- Excerpted text:
One of the best parts of my job is that I get to talk to property managers on a regular basis in the name of research. I’m always impressed by how often they put their customers above all else.
Here are a few property management stories that I’d like to share:
- A few years back, I talked to a property manager who managed about 400 units alongside a thriving real estate business. This property manager told me that he once paid for major repairs with his own money, because the rental owner had been a client for years and it was “either that or foreclosure.”
- Another realtor with a 50-unit property management company went even further. When the tenant was late with the rent, he’d float the tenant a loan for two reasons: He knew that the owner depended on that rent money to pay the mortgage, and also that the tenant was recently laid off and had an interview for a new job the following week.
- Just last month, I met another 400-unit property manager of rentals and associations whose #1 point of pride was helping to clean up a new client’s books so they were prepared for the future.
This kind of goodwill and generosity helped these awesome property managers to build their amazing reputations. However, while there are instances where this may be the right decision, I often urge those in the property management business to keep in mind that business is… well… business. It’s important that property managers focus on their own business’ finances first and foremost.
One major way to take care of your own needs first is to pay close attention to property management accounting basics. Here are 5 bookkeeping practices that property managers should follow in order to achieve financial success.
Bookkeeping Basics for Property Accounting
Rule #1: Play by the Right Set of Rules
In managing their client’s money, most property managers are bound by a series of guidelines. Usually, these rules are set forth by the local real estate commission or state agency. These guidelines should form the foundation for your company’s own best practices around property accounting.

- Source data:

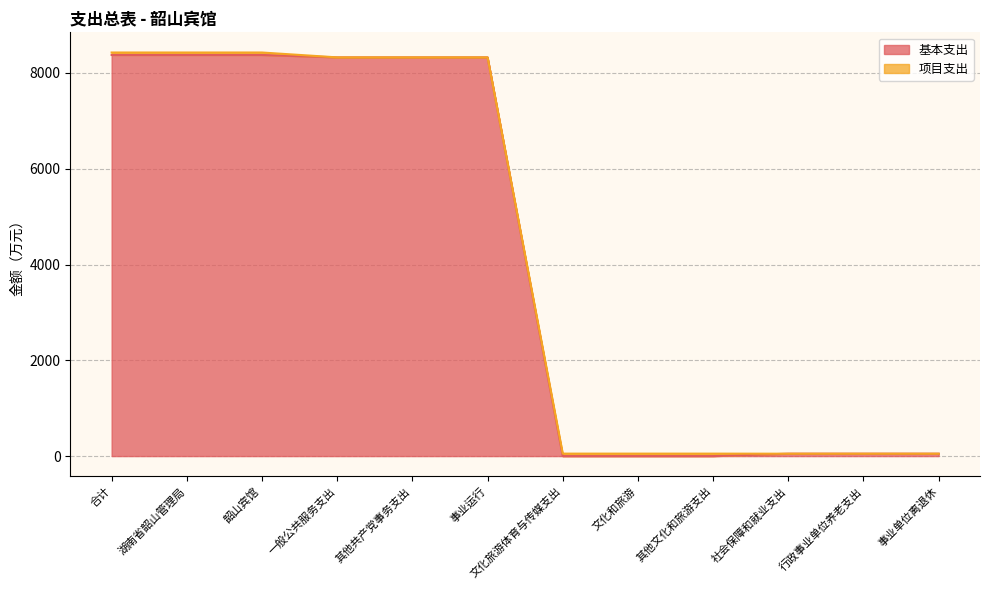

True or false: the data has more than 2 interior local peaks.

False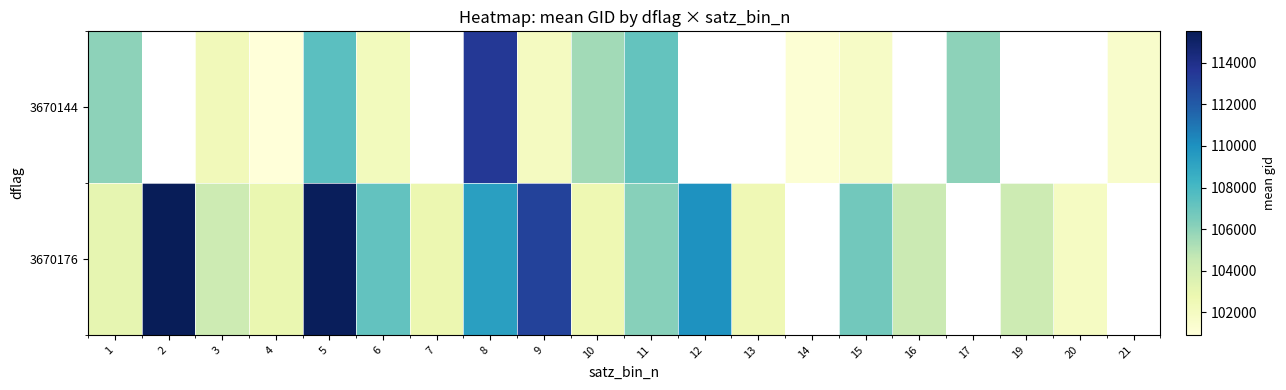

Which series changed the most between 4 and 13?

3670176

- Things to do:
1. In the property management piece, who usually sets the guidelines that bind property managers when they manage a client's money?
2. List each act of goodwill described in the property management piece's stories, with the size of the business involved.
The data above is separate material, apart from the property management piece.

- Exercise responses:
1. The local real estate commission or state agency.

2.
- A property manager with about 400 units paid for a rental owner's major repairs with his own money.
- A realtor with a 50-unit property management company lent money to a tenant who was late with the rent.
- A property manager with 400 units helped clean up a new client's books.